Parts of the exercise:
1. Copy the part of the game review starting with "Planet textures are" and going on through "textured and animated.".
2. Using the game review, decide whether each statement below agrees with it, answering yes or no and quoting the words that settle it: (a) Texture quality is much better in GC3 than in GC2. (b) XML mods for GC3 can be distributed through the Steam Workshop. (c) A folder named Game inside a mod folder is enough for XML overrides to work.

Document section:
┄┄┄┄┄┄┄┄┄┄

Graphically, I find this game to be very well-presented. There’s a massive leap in texture quality from GC2 to GC3 throughout the game. I did feel that in ship combat the laser weapon effects could be improved upon, and engine trails need a bit of attention in those situations where a ship is turning but not moving forward, because you get odd-looking sideways engine trails.

The default ship parts and complete designs are gorgeous. There’s a considerable selection of ‘jewellery’ parts to build your ships with.

Planet textures are very nice and there is a variety of them, from burnt-red worlds with active cores, to lush green paradise worlds.

Nebulae, gas clouds and other cosmic bodies are welcome additions which are again, quite nicely textured and animated.

Sound

There are some quality soundtracks to listen to while you’re exploring and colonising the galaxy. My only criticism here is that because this is a strategy game and it can take a while to finish a game, it does get to the point where you just turn the music off for a while.

The sound effects are spot-on, not too subtle and not too obnoxious. Well, except maybe the shipyard anchor/unanchor sound!

Modding

The resources for modding are not where I think they should be. For example, the modding readme file has a glaring error – it says that if you create a folder called Game in a given mod folder and put XML files in there which add to or override definitions in the game’s XML, that will work. But actually, a path of data/Game is needed instead.

The Steam Workshop for GC3 only features custom races and ship templates. Actual XML mods must be distributed and installed outside of Workshop. While I realise that Workshop integration of mods is far from simple, these days it is quite easy to overlook the efforts of modders if there is no Workshop visibility.

┄┄┄┄┄┄┄┄┄┄

Recorded data:
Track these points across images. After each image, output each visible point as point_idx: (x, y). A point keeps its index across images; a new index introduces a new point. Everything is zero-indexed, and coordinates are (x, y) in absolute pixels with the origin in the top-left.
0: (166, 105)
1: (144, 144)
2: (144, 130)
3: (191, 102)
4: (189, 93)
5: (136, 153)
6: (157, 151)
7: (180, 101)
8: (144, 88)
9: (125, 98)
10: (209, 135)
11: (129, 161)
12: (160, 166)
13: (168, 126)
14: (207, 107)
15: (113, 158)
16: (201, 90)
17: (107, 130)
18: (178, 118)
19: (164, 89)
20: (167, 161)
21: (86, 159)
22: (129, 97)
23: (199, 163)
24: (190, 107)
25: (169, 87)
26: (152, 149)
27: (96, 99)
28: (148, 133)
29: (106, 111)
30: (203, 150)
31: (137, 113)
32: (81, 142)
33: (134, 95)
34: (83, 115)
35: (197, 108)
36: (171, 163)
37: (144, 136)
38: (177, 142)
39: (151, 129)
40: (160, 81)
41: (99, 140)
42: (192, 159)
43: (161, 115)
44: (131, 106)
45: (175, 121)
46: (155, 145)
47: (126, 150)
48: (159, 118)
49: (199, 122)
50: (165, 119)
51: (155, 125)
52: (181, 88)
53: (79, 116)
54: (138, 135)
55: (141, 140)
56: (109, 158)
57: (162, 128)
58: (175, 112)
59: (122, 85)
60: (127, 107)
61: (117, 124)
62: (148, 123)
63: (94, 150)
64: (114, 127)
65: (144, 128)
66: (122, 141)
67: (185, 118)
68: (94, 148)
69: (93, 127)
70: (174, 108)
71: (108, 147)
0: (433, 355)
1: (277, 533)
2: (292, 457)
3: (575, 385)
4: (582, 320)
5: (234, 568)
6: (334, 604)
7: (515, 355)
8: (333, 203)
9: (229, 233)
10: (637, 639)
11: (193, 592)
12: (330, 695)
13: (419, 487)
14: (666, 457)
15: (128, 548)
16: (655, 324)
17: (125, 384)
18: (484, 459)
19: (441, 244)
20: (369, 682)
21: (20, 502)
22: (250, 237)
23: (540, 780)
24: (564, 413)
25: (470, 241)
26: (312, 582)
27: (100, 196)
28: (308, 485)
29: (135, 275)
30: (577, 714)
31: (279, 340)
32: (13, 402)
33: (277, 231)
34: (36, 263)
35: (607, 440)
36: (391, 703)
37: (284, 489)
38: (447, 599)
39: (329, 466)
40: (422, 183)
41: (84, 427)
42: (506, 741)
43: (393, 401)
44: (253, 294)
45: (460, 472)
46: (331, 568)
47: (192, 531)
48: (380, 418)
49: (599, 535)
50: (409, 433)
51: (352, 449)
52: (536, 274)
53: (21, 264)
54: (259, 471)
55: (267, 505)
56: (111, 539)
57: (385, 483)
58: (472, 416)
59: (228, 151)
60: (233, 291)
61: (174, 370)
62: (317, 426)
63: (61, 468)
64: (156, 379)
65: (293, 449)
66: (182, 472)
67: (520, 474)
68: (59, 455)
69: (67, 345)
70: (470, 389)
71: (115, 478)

┄┄┄┄┄┄┄┄┄┄

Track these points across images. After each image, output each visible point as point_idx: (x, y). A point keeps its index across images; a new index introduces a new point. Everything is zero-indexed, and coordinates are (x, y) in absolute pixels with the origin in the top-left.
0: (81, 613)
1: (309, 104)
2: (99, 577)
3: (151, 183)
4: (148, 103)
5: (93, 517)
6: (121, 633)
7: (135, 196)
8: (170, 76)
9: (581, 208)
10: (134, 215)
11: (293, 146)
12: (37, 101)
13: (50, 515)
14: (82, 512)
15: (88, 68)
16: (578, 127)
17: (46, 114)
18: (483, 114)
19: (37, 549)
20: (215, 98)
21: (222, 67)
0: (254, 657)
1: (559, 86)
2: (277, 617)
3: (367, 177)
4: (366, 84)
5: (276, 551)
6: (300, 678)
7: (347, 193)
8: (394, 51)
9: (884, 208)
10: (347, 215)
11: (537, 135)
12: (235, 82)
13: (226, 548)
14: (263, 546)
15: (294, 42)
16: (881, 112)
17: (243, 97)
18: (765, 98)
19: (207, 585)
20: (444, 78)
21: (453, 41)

┄┄┄┄┄┄┄┄┄┄

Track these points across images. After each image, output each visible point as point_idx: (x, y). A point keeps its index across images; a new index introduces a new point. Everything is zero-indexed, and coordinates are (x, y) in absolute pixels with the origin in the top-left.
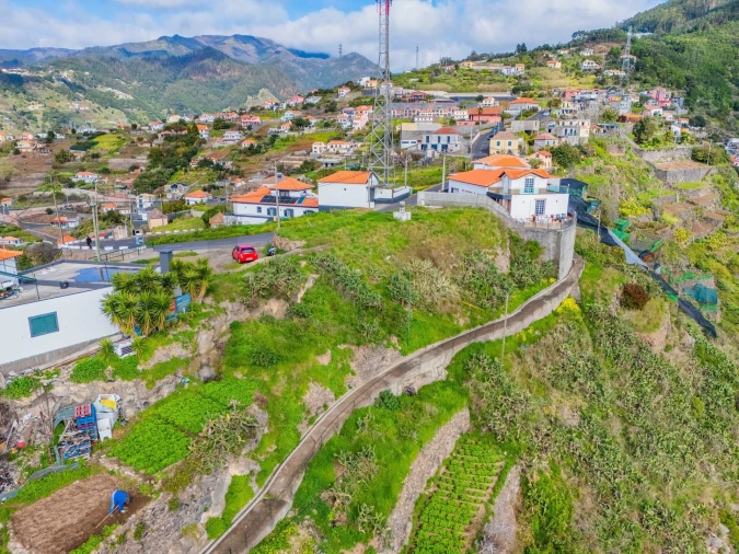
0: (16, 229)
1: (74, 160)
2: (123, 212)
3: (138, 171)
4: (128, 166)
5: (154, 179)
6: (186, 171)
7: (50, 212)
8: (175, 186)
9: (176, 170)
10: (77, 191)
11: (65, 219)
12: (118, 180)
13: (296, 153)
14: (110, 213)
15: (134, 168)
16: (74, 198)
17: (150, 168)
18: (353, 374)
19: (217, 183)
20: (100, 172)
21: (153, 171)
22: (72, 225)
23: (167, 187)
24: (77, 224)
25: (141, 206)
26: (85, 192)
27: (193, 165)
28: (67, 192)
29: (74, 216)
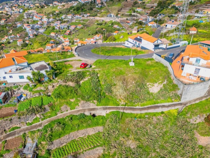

┄┄┄┄┄┄┄┄┄┄

Responses:
1.
Planet textures are very nice and there is a variety of them, from burnt-red worlds with active cores, to lush green paradise worlds.

Nebulae, gas clouds and other cosmic bodies are welcome additions which are again, quite nicely textured and animated.

2.
(a) Yes: "There’s a massive leap in texture quality from GC2 to GC3 throughout the game."
(b) No: "Actual XML mods must be distributed and installed outside of Workshop."
(c) No: "But actually, a path of data/Game is needed instead."